Albumin binding of acylated insulin (NN304) does not deter action to stimulate glucose uptake.

NN304 [Lys(B29)-tetradecanoyl des(B30) human insulin] is a potentially therapeutic insulin analog designed to exhibit protracted glucose-lowering action. In dogs with infusion rates similar to insulin itself, NN304 exhibits similar glucose uptake (R(d)) stimulation with delayed onset of action. This compartmental modeling study was to determine if NN304 action could be accounted for by the approximately 2% unbound NN304 concentration. NN304 (or human insulin) (n = 6 each) was infused at 10.2 pmol center dot min(-1) center dot kg(-1) under euglycemic clamp conditions in anesthetized dogs.

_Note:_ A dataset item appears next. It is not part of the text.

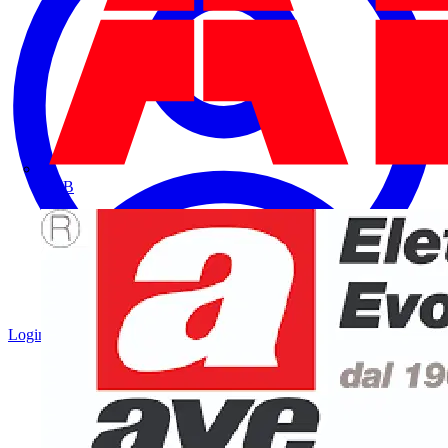
ABB
Login
Registrati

NN304 appearance in lymph, representing interstitial fluid (ISF), was slow compared with insulin (t(1/2) = 70 +/- 7 vs. 14 +/- 1 min, P < 0.001). R(d) was highly correlated with the ISF concentration for insulin and NN304 (r = 0.86 and 0.93, respectively), suggesting that slow transendothelial transport (TET) is responsible for sluggish NN304 action. Insulin and NN304 concentration data were fit to a two-compartment (plasma and ISF) model. NN304 plasma elimination and TET were reduced to 10 and 7% of insulin, respectively. Thus, there was reduction of NN304 transport, but not to the degree expected. In ISF, there was no reduction in NN304 elimination. Thus, this acylated insulin analog demonstrates blunted kinetics in plasma, and full efficacy in the compartment of action, ISF.